> _EXERCISE BRIEF_
The required output is the stretch from the line containing "Figure 8. Photograph" through the line containing "Figure 3. Vegetation" in the records below, unaltered and with no pictures.

--- INFORMATION SUPPLIED ---

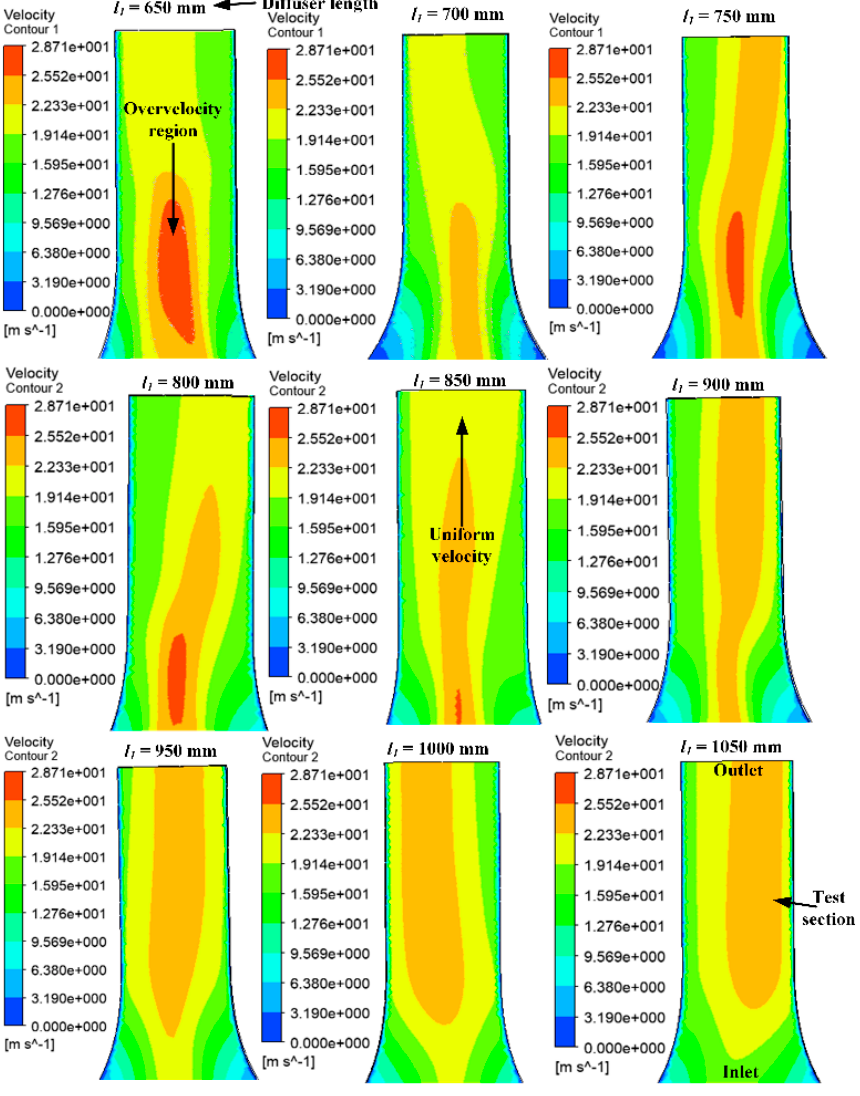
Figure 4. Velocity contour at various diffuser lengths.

---
--- INFORMATION SUPPLIED ---

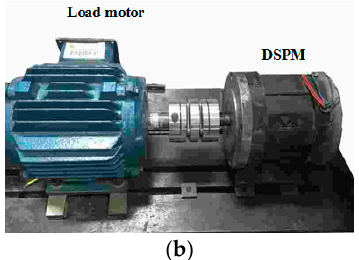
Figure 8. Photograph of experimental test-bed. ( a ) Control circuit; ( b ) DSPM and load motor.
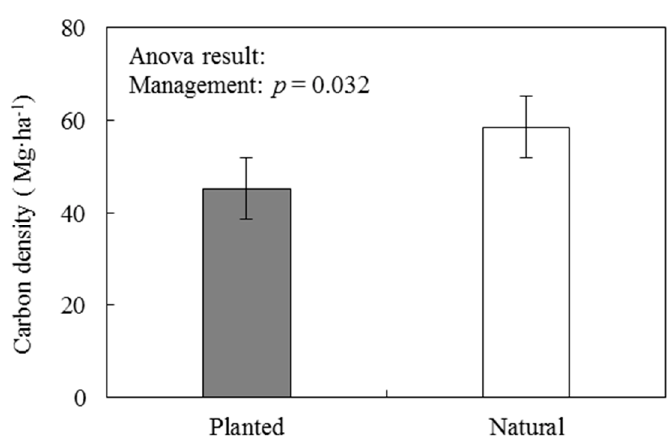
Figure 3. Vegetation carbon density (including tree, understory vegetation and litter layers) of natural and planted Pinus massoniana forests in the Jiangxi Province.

---

> _ANSWER SECTION_
Figure 8. Photograph of experimental test-bed. ( a ) Control circuit; ( b ) DSPM and load motor.
Figure 3. Vegetation carbon density (including tree, understory vegetation and litter layers) of natural and planted Pinus massoniana forests in the Jiangxi Province.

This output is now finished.